Hashtables (usually) perform search operations (look up) bounded within the complexity of O(n)<=T(n)<=O(1), with an average case complexity of O(1 + n/k); however, binary search trees, (BST's), perform search operations (lookup) bounded within the complexity of O(n)<=T(n)<=O(log_2(n)), with an average case complexity of O(log_2(n)). The implementation for each (and every) data structure should be known (by you), to understand the advantages, drawbacks, time complexity of operations, and code complexity.
For example, the number of entries in a hashtable often have some fixed number of entries (some part of which may not be filled at all) with lists of collisions. Trees, on the other hand, usually have two pointers (references) per node, but this can be more if the implementation allows more than two child nodes per node, and this allows the tree to grow as nodes are added, but may not allow duplicates. (The default implementation of a Java TreeMap does not allow for duplicates)
There are special cases to consider as well, for example, what if the number of elements in a particular data structure increases without bound or approaches the limit of an underlying part of the data structure? What about amortized operations that perform some rebalancing or cleanup operation?
For example, in a hashtable, when the number of elements in the table become sufficiently large, and arbitrary number of collisions can occur. On the other hand, trees usually require come re-balancing procedure after an insertion (or deletion).
So, if you have something like a cache (Ex. the number of elements in bounded, or size is known) then a hashtable is probably your best bet; however, if you have something more like a dictionary (Ex. populated once and looked up many times) then I'd use a tree.
This is only in the general case, however, (no information was given). You have to understand process that happen how they happen to make the right choice in deciding which data structure to use.
When I need a multi-map (ranged lookup) or sorted flattening of a collection, then it can't be a hashtable.
The largest difference between the two is the underlying structure used in the implementation.
HashMaps use an array and a hashing function to store elements.

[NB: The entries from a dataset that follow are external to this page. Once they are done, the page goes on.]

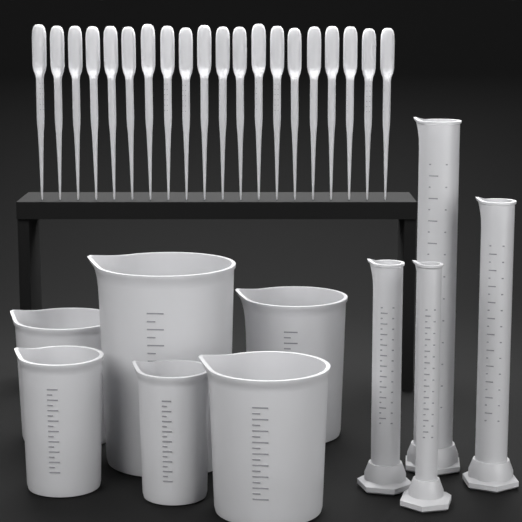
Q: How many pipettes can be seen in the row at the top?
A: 20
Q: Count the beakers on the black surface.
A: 6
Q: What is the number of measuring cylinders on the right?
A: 4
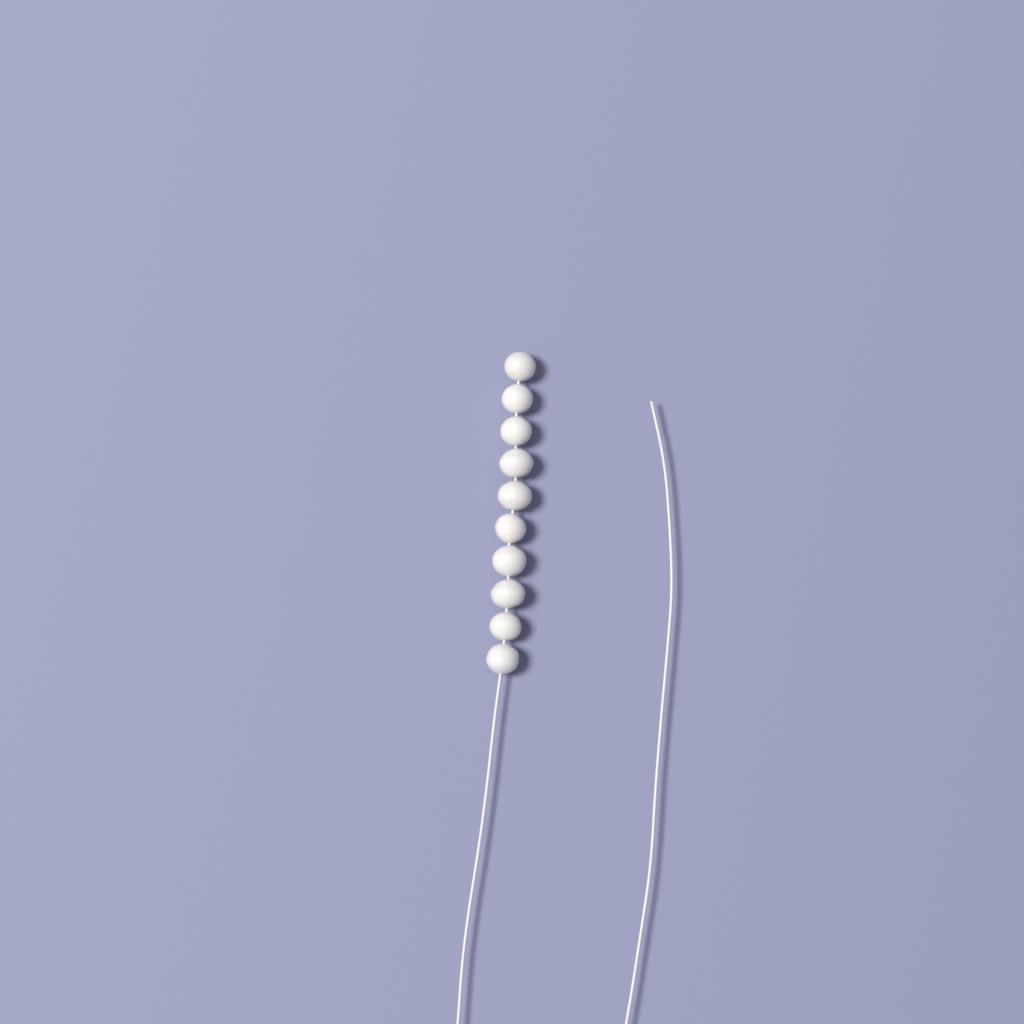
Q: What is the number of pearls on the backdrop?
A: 10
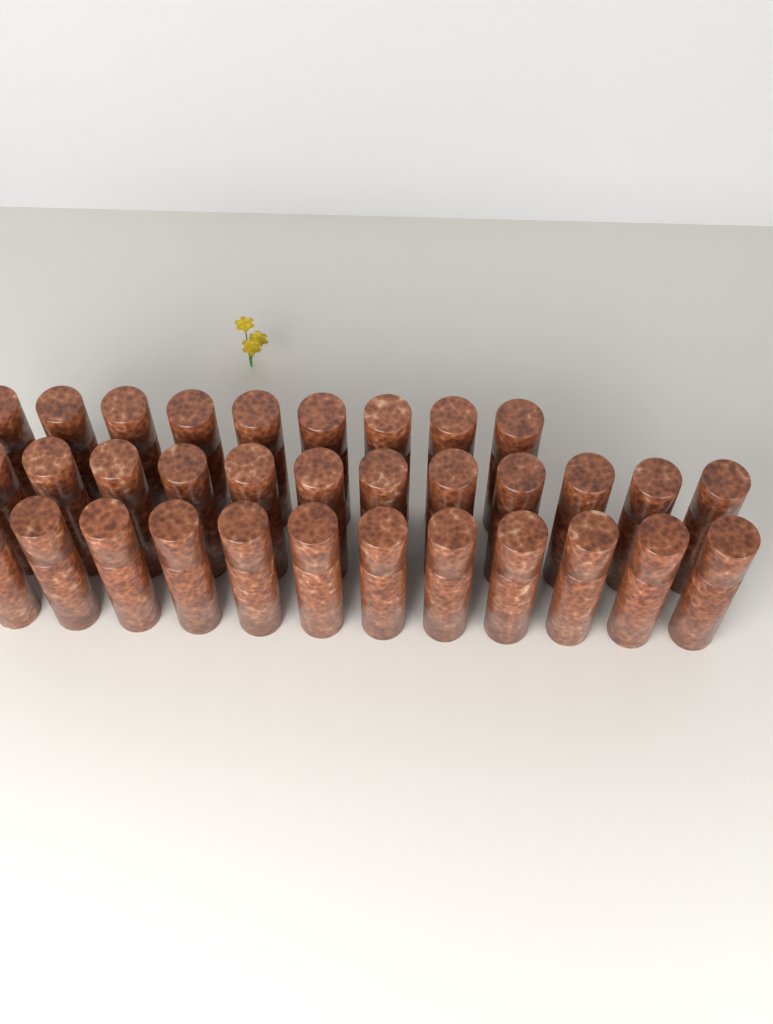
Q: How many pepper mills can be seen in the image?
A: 33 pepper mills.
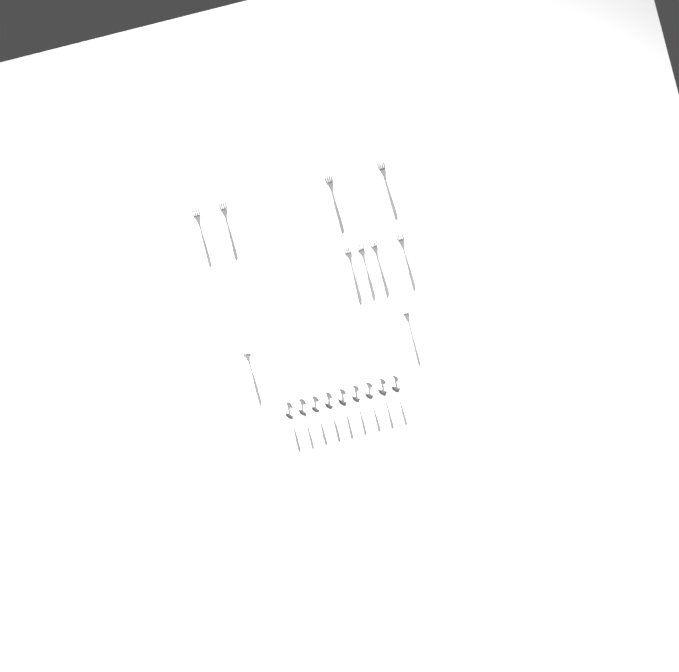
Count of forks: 10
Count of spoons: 9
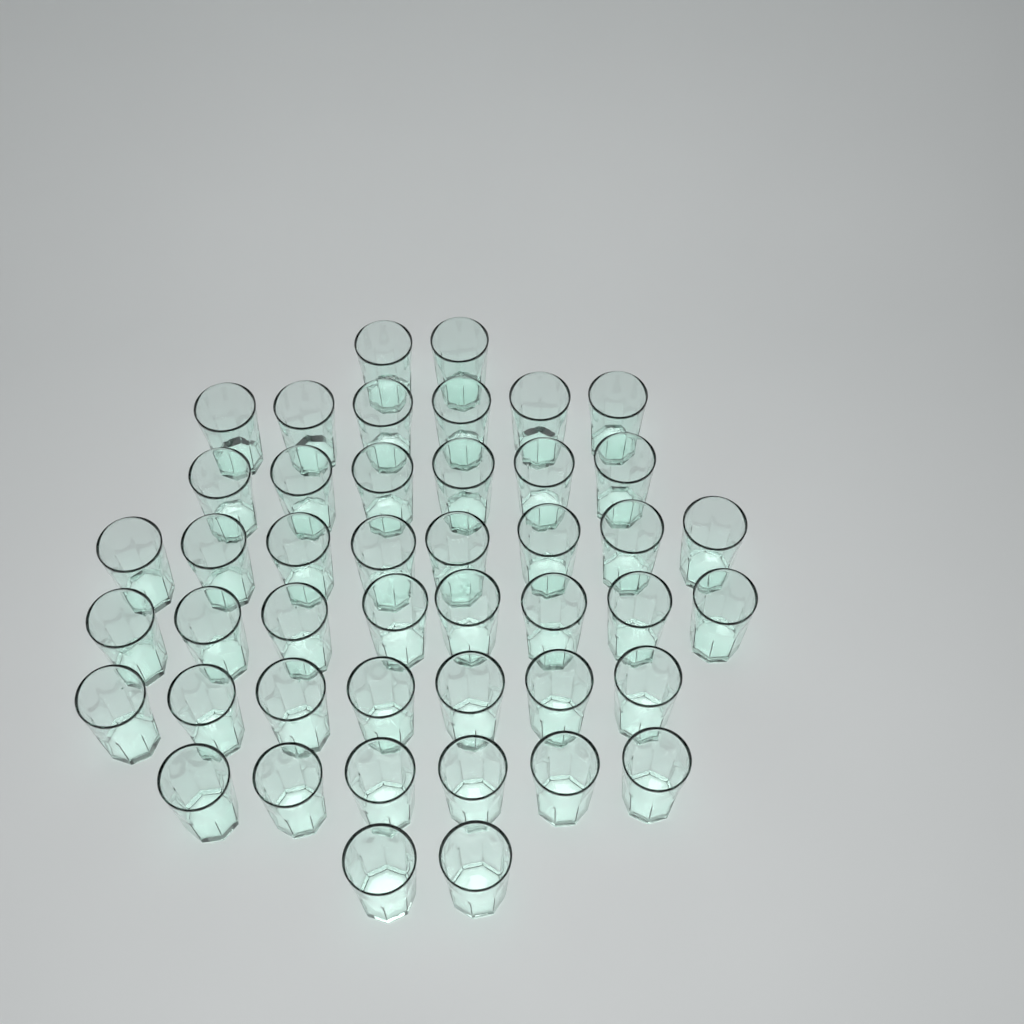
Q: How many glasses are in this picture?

When you try to insert or delete an item in the array the hashing function converts the key into an index on the array where the object is/should be stored (ignoring conflicts). While hashmaps are generally very fast because they don't need to iterate over large amounts of data, they slow down when they're filled because they need to copy all the key/values into a new array.
TreeMaps store a the data in a sorted tree structure. While this means that they'll never have to allocate more space and copy over to it, operations require that part of the data already stored be iterated over. Sometimes changing large amounts of the structure.
Out of the two Hashmaps will generally have better performance when you don't need sorting.
Inserting new elements into a HashMap will, on average, be a good deal faster than inserting elements into a TreeMap. Unless you need your elements sorted, I'd go with the HashMap.
Don't forget there is also LinkedHashMap which is nearly as fast as HashMap for add/contains/remove operations but also maintains the insertion order.